Reproduce the data below word for word, leaving out any pictures.

Saved data entries
━━━━━━━━━━━━━━━━━━━━
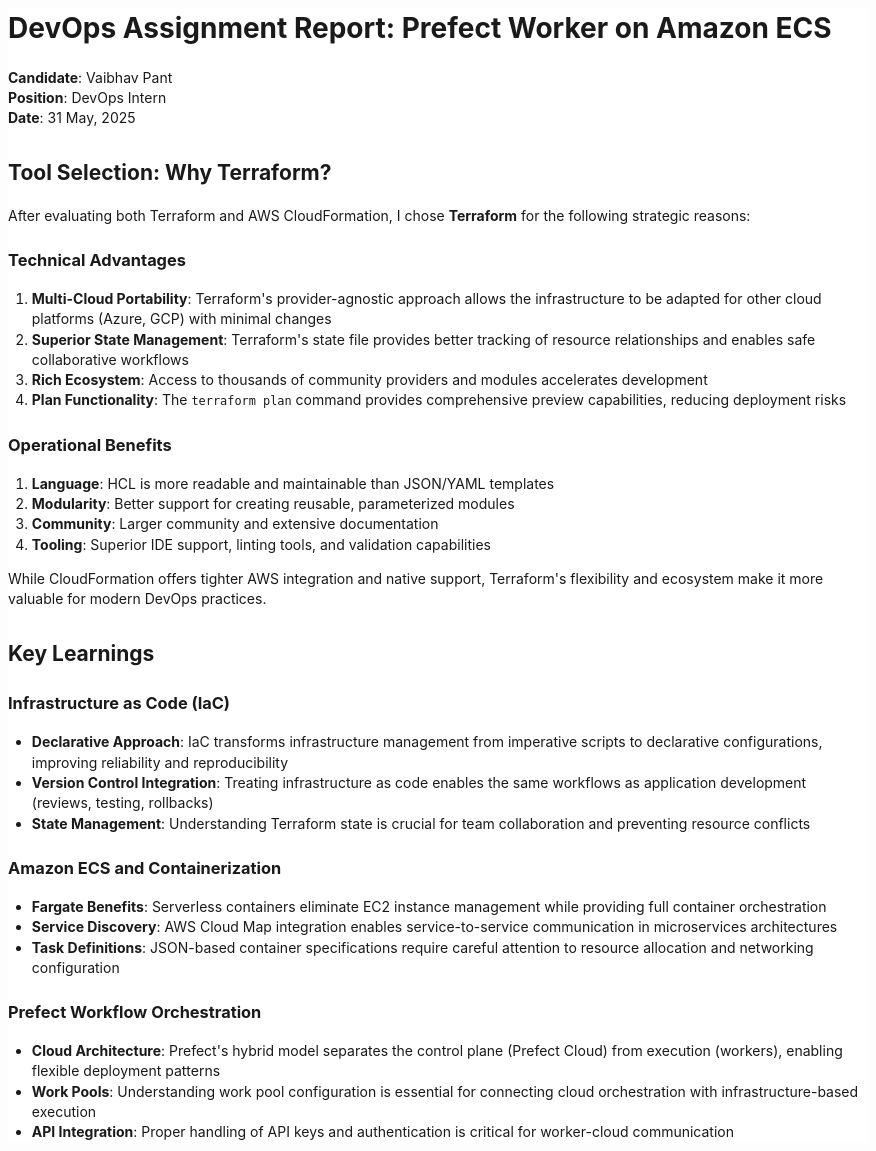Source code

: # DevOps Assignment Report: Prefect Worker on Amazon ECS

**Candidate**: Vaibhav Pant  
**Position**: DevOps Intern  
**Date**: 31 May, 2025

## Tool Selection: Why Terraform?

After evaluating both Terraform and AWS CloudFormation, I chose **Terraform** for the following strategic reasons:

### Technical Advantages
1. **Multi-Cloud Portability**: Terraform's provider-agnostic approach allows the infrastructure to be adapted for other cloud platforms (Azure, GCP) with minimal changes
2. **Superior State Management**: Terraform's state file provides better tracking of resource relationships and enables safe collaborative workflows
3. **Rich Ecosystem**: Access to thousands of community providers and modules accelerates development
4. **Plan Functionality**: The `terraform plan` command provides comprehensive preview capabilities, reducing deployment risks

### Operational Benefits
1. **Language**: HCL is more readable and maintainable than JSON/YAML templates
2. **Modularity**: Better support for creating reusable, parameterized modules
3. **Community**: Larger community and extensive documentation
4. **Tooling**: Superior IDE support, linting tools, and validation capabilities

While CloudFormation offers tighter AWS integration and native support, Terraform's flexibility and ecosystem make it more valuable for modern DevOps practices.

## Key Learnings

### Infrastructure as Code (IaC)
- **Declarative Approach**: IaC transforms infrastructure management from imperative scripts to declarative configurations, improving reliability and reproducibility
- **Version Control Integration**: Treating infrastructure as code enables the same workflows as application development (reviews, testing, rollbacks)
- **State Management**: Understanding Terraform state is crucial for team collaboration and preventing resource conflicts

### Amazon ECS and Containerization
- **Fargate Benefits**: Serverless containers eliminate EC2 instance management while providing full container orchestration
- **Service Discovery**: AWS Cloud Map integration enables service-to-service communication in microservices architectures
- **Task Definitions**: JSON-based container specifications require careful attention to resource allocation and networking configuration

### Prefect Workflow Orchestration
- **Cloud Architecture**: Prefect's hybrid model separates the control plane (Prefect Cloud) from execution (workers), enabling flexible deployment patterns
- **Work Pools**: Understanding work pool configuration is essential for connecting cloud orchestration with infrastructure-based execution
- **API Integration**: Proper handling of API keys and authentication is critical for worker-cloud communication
━━━━━━━━━━━━━━━━━━━━
Output below ▸
Source code

: # DevOps Assignment Report: Prefect Worker on Amazon ECS

**Candidate**: Vaibhav Pant  
**Position**: DevOps Intern  
**Date**: 31 May, 2025

## Tool Selection: Why Terraform?

After evaluating both Terraform and AWS CloudFormation, I chose **Terraform** for the following strategic reasons:

### Technical Advantages
1. **Multi-Cloud Portability**: Terraform's provider-agnostic approach allows the infrastructure to be adapted for other cloud platforms (Azure, GCP) with minimal changes
2. **Superior State Management**: Terraform's state file provides better tracking of resource relationships and enables safe collaborative workflows
3. **Rich Ecosystem**: Access to thousands of community providers and modules accelerates development
4. **Plan Functionality**: The `terraform plan` command provides comprehensive preview capabilities, reducing deployment risks

### Operational Benefits
1. **Language**: HCL is more readable and maintainable than JSON/YAML templates
2. **Modularity**: Better support for creating reusable, parameterized modules
3. **Community**: Larger community and extensive documentation
4. **Tooling**: Superior IDE support, linting tools, and validation capabilities

While CloudFormation offers tighter AWS integration and native support, Terraform's flexibility and ecosystem make it more valuable for modern DevOps practices.

## Key Learnings

### Infrastructure as Code (IaC)
- **Declarative Approach**: IaC transforms infrastructure management from imperative scripts to declarative configurations, improving reliability and reproducibility
- **Version Control Integration**: Treating infrastructure as code enables the same workflows as application development (reviews, testing, rollbacks)
- **State Management**: Understanding Terraform state is crucial for team collaboration and preventing resource conflicts

### Amazon ECS and Containerization
- **Fargate Benefits**: Serverless containers eliminate EC2 instance management while providing full container orchestration
- **Service Discovery**: AWS Cloud Map integration enables service-to-service communication in microservices architectures
- **Task Definitions**: JSON-based container specifications require careful attention to resource allocation and networking configuration

### Prefect Workflow Orchestration
- **Cloud Architecture**: Prefect's hybrid model separates the control plane (Prefect Cloud) from execution (workers), enabling flexible deployment patterns
- **Work Pools**: Understanding work pool configuration is essential for connecting cloud orchestration with infrastructure-based execution
- **API Integration**: Proper handling of API keys and authentication is critical for worker-cloud communication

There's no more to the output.